The Cambridge History of English and American Literature in 18 Volumes (1907–21).
VOLUME XVI. Early National Literature, Part II; Later National Literature, Part I.

II. Poets of the Civil War I

§ 9. The Cumberland and Merrimac; The Capture of New Orleans

This same year on the sea the duel between the Merrimac and the Cumberland stirred the poets as did almost no other episode of the entire war. Thomas Buchanan Read wrote The Attack; Longfellow, The Cumberland; Boker, On Board the Cumberland; Melville, The Cumberland; Weir Mitchell, How the Cumberland Went Down,—all of them poems which, with a larger eloquence than then appeared, sounded the knell of the wooden battleship. As might have been expected, defeat had more poets than victory; Boker, however, wrote The Cruise of the Monitor, and Lucy Larcom The Sinking of the Merrimac. For the capture of New Orleans there were Boker’s The Ballad of New Orleans and The Varuna (the name of a Federal ship sunk during the action), while Brownell’s The River Fight was as triumphant as the attack.

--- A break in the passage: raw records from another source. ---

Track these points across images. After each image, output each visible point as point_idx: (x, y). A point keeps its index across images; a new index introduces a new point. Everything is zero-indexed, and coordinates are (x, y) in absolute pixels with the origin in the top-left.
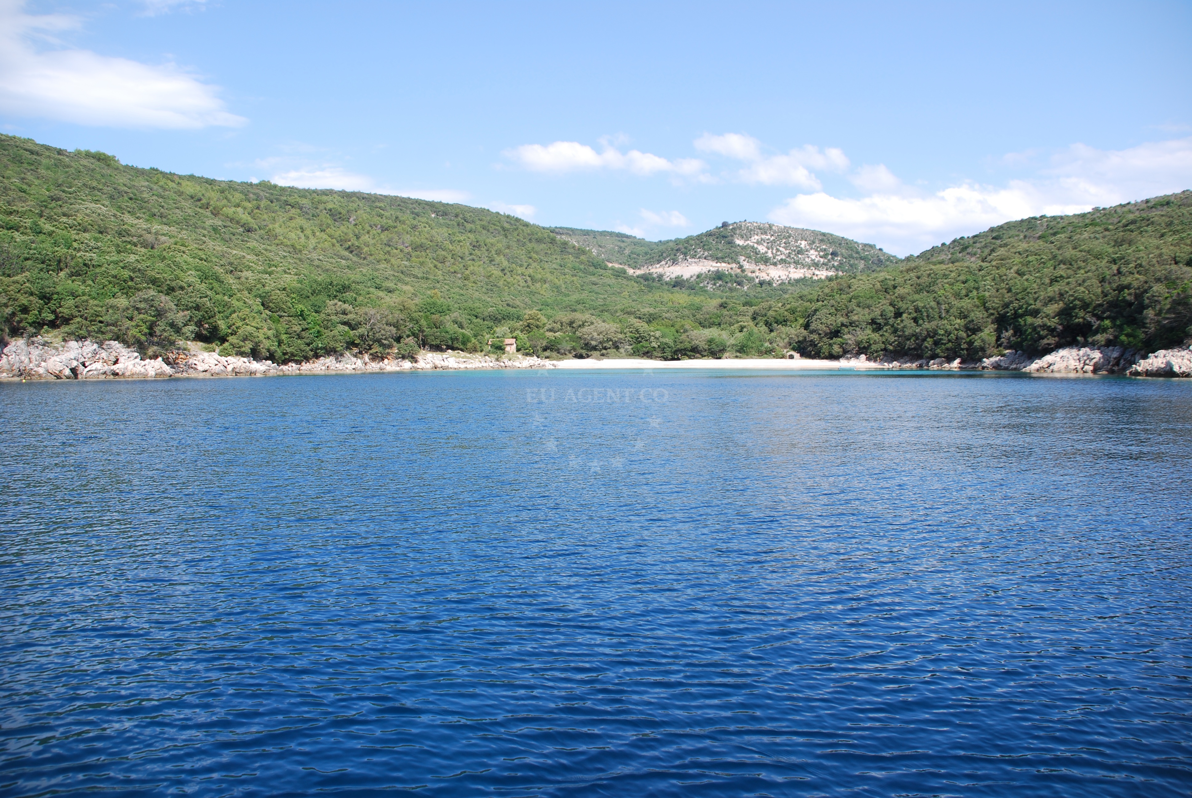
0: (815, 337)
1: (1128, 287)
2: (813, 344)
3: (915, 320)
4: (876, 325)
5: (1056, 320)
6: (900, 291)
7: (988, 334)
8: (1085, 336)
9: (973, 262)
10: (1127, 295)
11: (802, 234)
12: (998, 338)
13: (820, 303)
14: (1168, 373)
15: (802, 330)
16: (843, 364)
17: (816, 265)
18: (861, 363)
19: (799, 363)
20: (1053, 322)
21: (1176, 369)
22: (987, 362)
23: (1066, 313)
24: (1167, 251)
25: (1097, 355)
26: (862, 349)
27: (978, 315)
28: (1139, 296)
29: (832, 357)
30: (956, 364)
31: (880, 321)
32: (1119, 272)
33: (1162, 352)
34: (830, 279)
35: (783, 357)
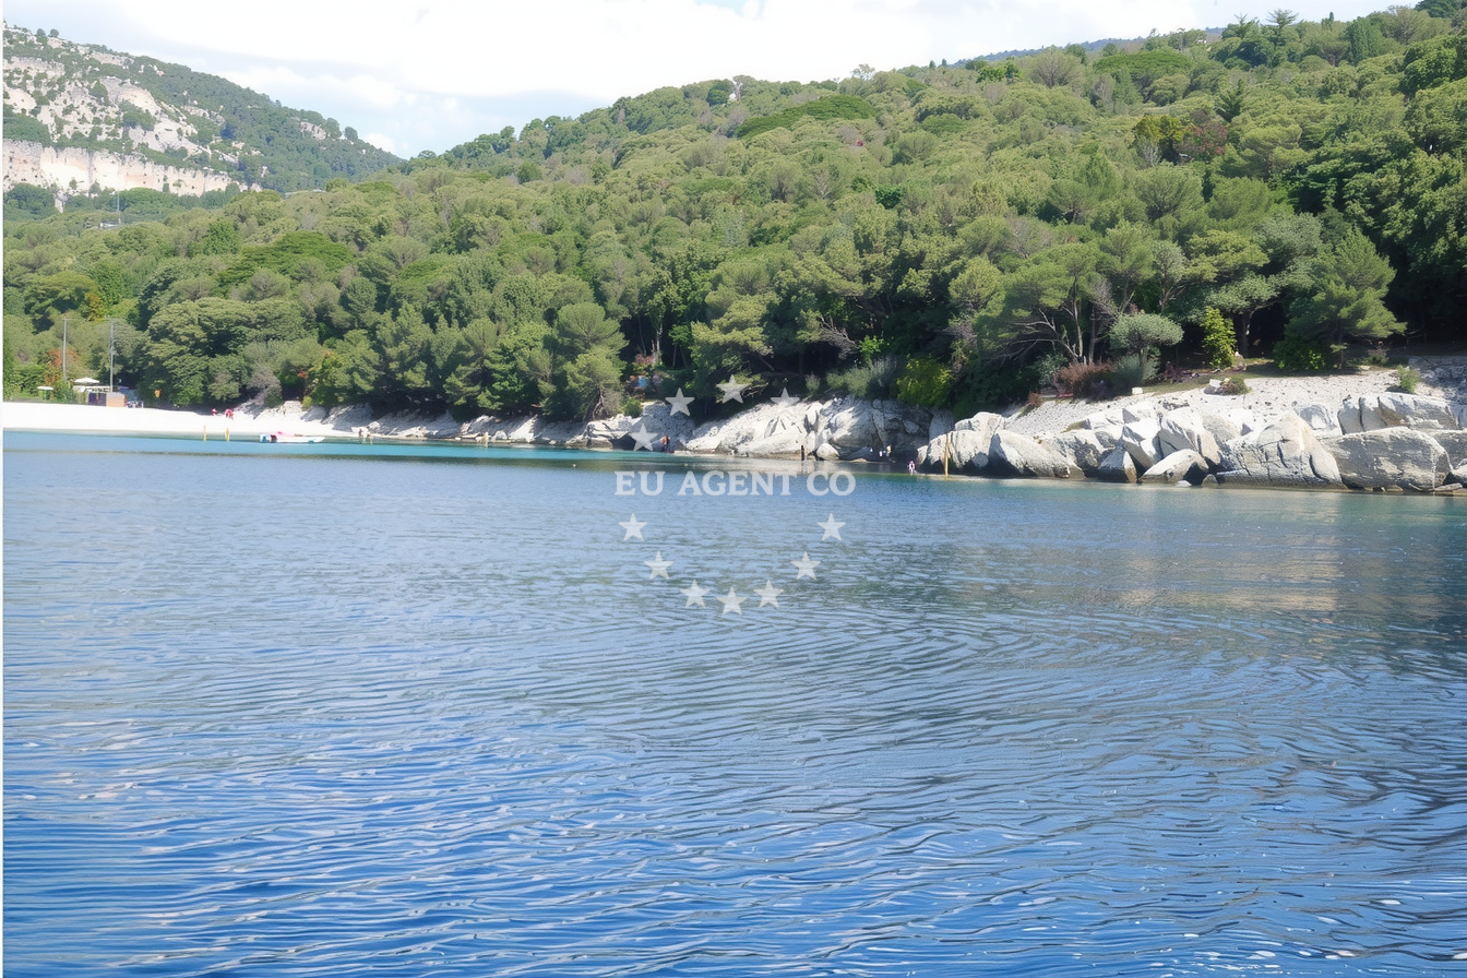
0: (162, 349)
1: (918, 262)
2: (160, 370)
3: (430, 319)
4: (328, 328)
5: (756, 332)
6: (394, 241)
7: (602, 360)
8: (821, 375)
9: (577, 180)
10: (918, 281)
11: (142, 71)
12: (628, 373)
13: (181, 260)
14: (995, 466)
15: (131, 330)
16: (239, 422)
17: (173, 158)
18: (292, 423)
19: (122, 417)
20: (755, 338)
21: (1013, 456)
22: (598, 426)
23: (781, 318)
24: (1004, 184)
25: (846, 420)
26: (292, 388)
27: (582, 311)
28: (940, 285)
29: (208, 404)
30: (525, 431)
31: (339, 315)
32: (901, 227)
33: (982, 418)
34: (211, 200)
35: (72, 399)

  • Do you know of the dreary land,
  • If land such region may seem,
  • Where ’tis neither sea nor strand,
  • Ocean nor good dry land,
  • But the nightmare marsh of a dream—
  • Where the Mighty River his death-road takes,
  • ’Mid pools, and windings that coil like snakes,
  • (A hundred leagues of bayous and lakes,)
  • To die in the great Gulf Stream?
  • … …
  • Would you hear of the River-Fight?
  • It was two, of a soft spring night—
  • God’s stars looked down on all,
  • And all was clear and bright
  • But the low fog’s clinging breath—
  • Up the River of Death
  • Sailed the Great Admiral.
  • On our high poop-deck he stood,
  • And round him ranged the men
  • Who have made their birthright good
  • Of manhood, once and agen—
  • Lords of helm and of sail,
  • Tried in tempest and gale,
  • Bronzed in battle and wreck—
  • Bell and Bailey grandly led
  • Each his Line of the Blue and Red—
  • Wainwright stood by our starboard rail;
  • Thornton fought the deck.
  • And I mind me of more than they,
  • Of the youthful, steadfast ones,
  • That have shown them worthy sons
  • Of the Seamen passed away—
  • (Tyson conned our helm, that day,
  • Watson stood by his guns.)
  • … …
  • Lord of mercy and frown,
  • Ruling o’er sea and shore,
  • Send us such scene once more!
  • All in Line of Battle
  • Where the black ships bear down
  • On tyrant fort and town,
  • ’Mid cannon cloud and rattle—
  • And the great guns once more
  • Thunder back the roar
  • Of the traitor walls ashore,
  • And the traitor flags come down!